──────── DATASET CONTENT ────────

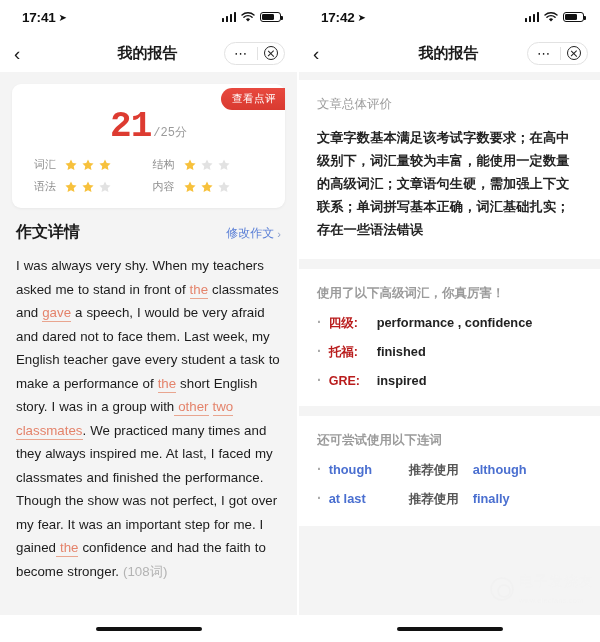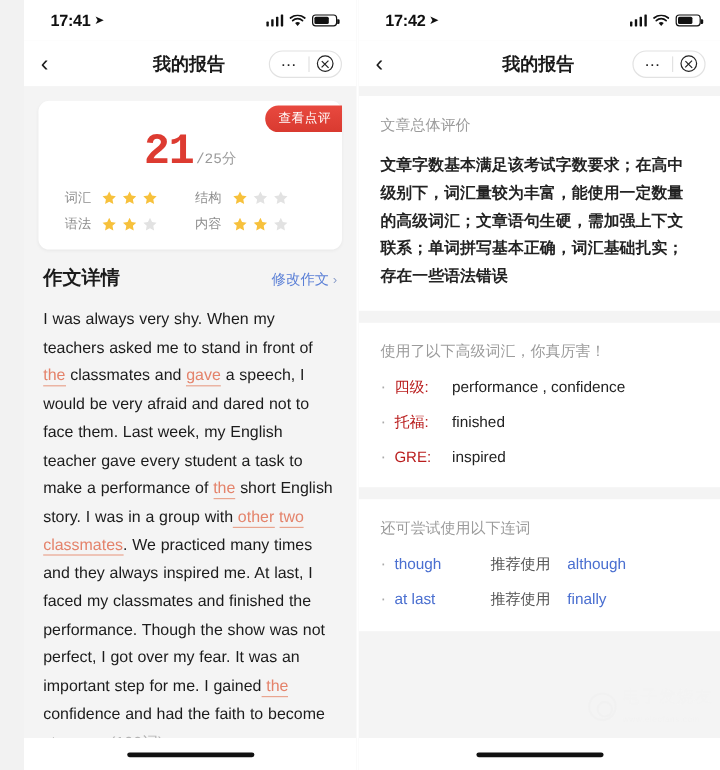--- a/index.html
+++ b/index.html
@@ -17,7 +17,7 @@
     overflow: hidden;
     display: flex; flex-direction: column;
   }
-  .phone.left { border-right: 2px solid #ffffff; padding-left: 20px; }
+  .phone.left { border-right: 2px solid #ffffff; }
   .phone.right { width: 301px; }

────────

EXERCISE: Restate the line containing "display: flex; flex-direction: column;" and every remaining line of the records word for word. Add nothing.

THE COMPLETED TASK:
     display: flex; flex-direction: column;
   }
-  .phone.left { border-right: 2px solid #ffffff; padding-left: 20px; }
+  .phone.left { border-right: 2px solid #ffffff; }
   .phone.right { width: 301px; }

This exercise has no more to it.